The consciousness of the world is in a kind of suspended coma because the history of it—what happened/happens here—needs to be revised more than it needs to be written.  The lessons learned from history are largely being ignored.  It’s 2018, and in an ostensibly democratic country (except it isn’t) we are dealing with human rights, civil rights, immigration rights, women’s rights and, because of various factors, voting rights, among others.  But didn’t we already figure out the way to navigate through such obviously humane ideals? Who are we, then, right at this moment, if we cannot finally live, for good, by the moral standard we set for ourselves and our children?  I’ve lived long enough to know the world as a theater for war, but also as a place that somehow gets repaired. Whatever has happened to me since that awareness, has made me more acutely empathic of what is going on in other places, with other people, and what it means in the history book the earth precariously continuing to write or revise. 

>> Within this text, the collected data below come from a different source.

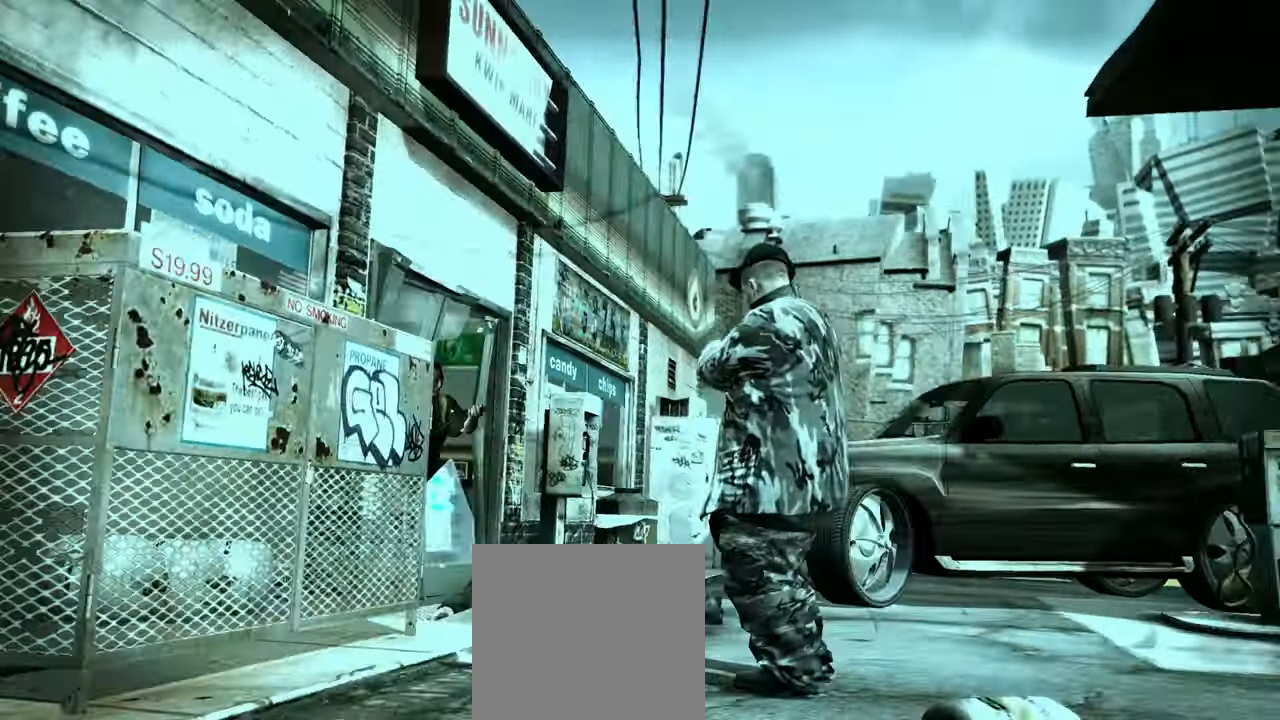
{"buttons": [], "left_stick": "down", "right_stick": "center", "events": [[17, "right_stick", "down-left"], [133, "right_stick", "down-right"], [183, "right_stick", "down-left"], [333, "right_stick", "up-left"], [400, "L2", "up"], [433, "right_stick", "center"]]}
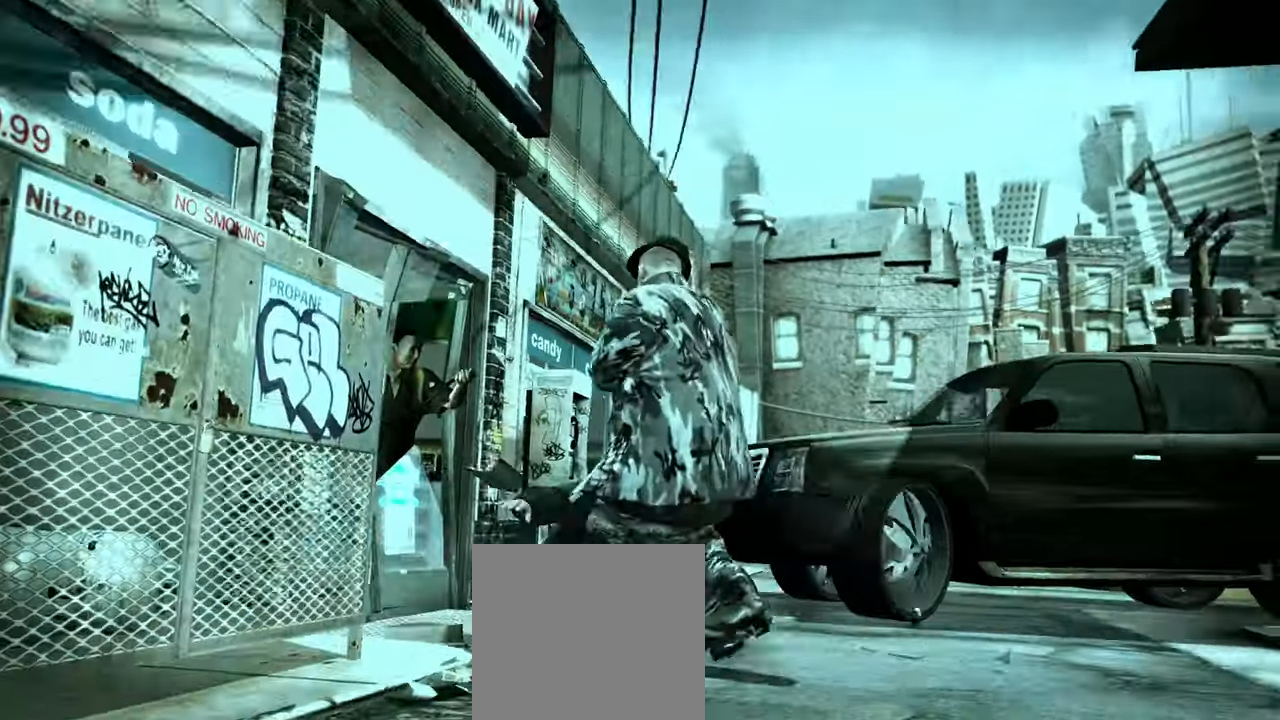
{"buttons": [], "left_stick": "down", "right_stick": "center", "events": [[217, "X", "down"], [267, "X", "up"], [333, "X", "down"], [400, "X", "up"]]}
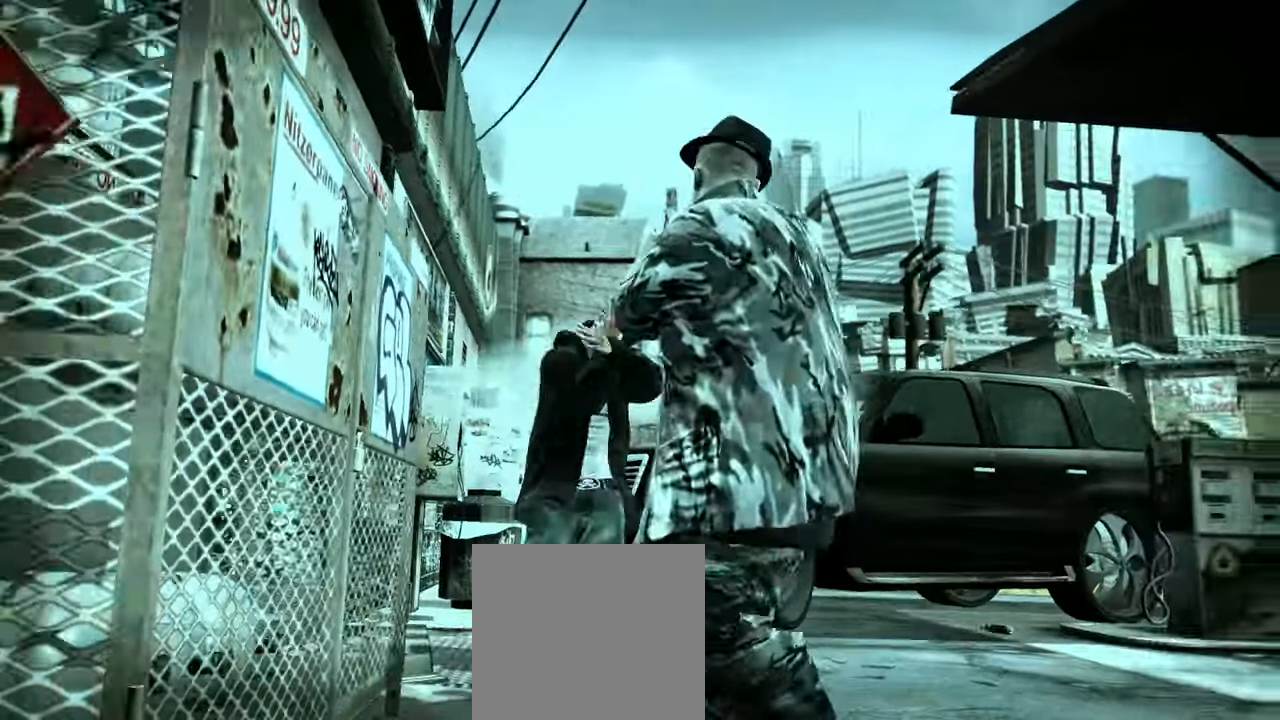
{"buttons": [], "left_stick": "down", "right_stick": "center"}
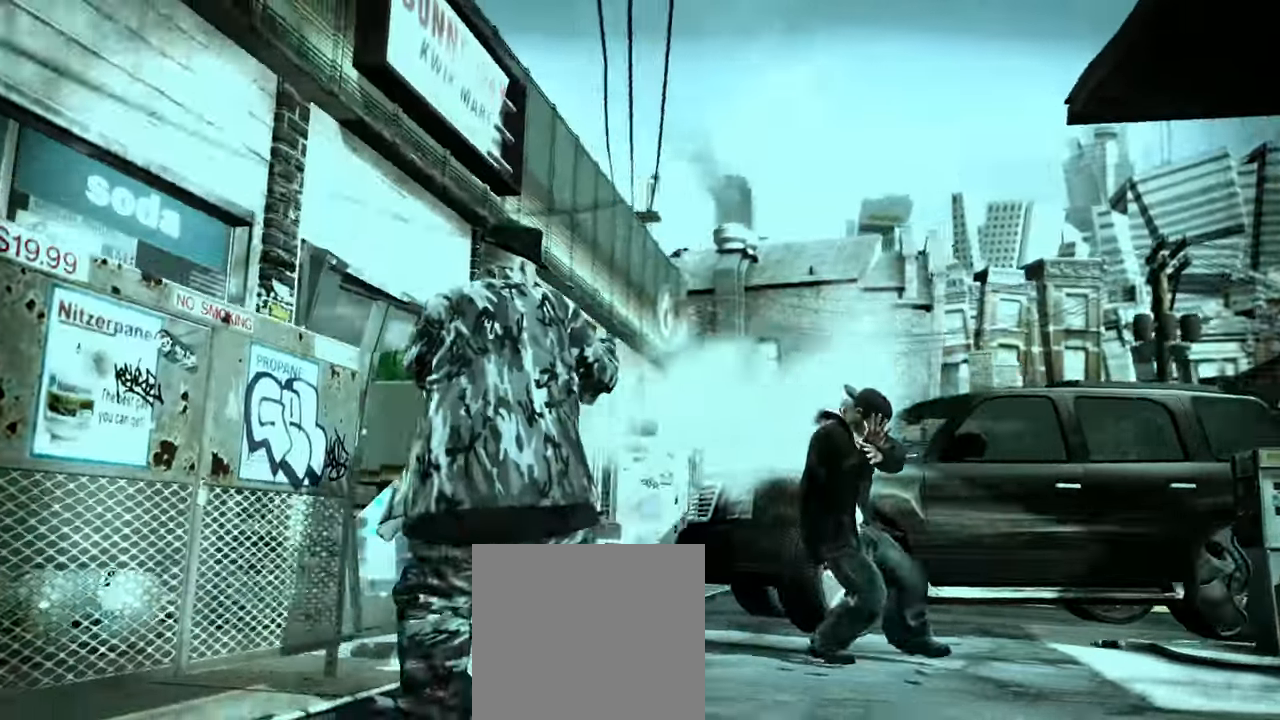
{"buttons": [], "left_stick": "center", "right_stick": "center", "events": [[167, "left_stick", "center"], [217, "L1", "down"], [283, "L1", "up"], [433, "A", "down"], [483, "A", "up"]]}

For us, in America, our chapter in that book might be entitled, The Advent of Trumpism.  But Trumpism—the awfulest of isms to describe what is actually a chronic symptom running through the circulatory system of a fringe—isn’t an accurate way to consider history.  Trumpism’s entire mandate is based on falsehoods and, as we have been told a gazillion times, it is an ism that lives above the law and is audaciously unconstitutional. 

How do we, as writers, find a way to make whatever we write count for something when there are those among us who have lost sight of what’s really true?  When what’s real has all but disappeared from the public discourse, along with intellectualism and artistic endeavoring—you are left with having to broker the truth.  Brokering the truth has always been what poets and writers do—and have to do, especially now.  That, and investing in the essential work of imagining, when the future seems bent on disappearing us along with the world we live in.  We need to actively imagine a world where every human being isn’t hungry and every human being is able to be with anyone they fall in love with.

Of course, you’re already living in some version of the world, but for two years you’ve had the good fortune of a writing life and some form of a domestic life playing off of each other.  That’s the beauty of the low residency model. You haven’t spent two years institutionalized. You’ve spent two years balancing your life with your art.  You are a Master of equilibrium, as much as you are a Master of Fine Arts.

Take the generous and rigorous spirit of your community life at Goddard into the world writ large.  You are the truth tellers, the story tellers, the ones that will make us remember what it was like to have lived among false gods and divers into the wreck.

Gail Mazur, from an interview:

“When you finish a book you have a really urgent desire to have your next poems be different.  To leave behind whatever it is you’ve been doing.  For some people it’s an incredible trigger.  For me, it’s almost been paralyzing.  I almost forbid myself to worry about that anymore.  I would hope that there would be more of the world, more history, more courage in them.”

Class of 2018, Goddard College, Plainfield, Vermont, 05667, First of July, Northern Kingdom, Planet Earth, I hope for each one of you that in your next adventure, the art you make will have more of the world, more history, more courage in it.

Resist.  Thrive.  Repeat.  And, above all else, care about other people.  The revolution will not be televised.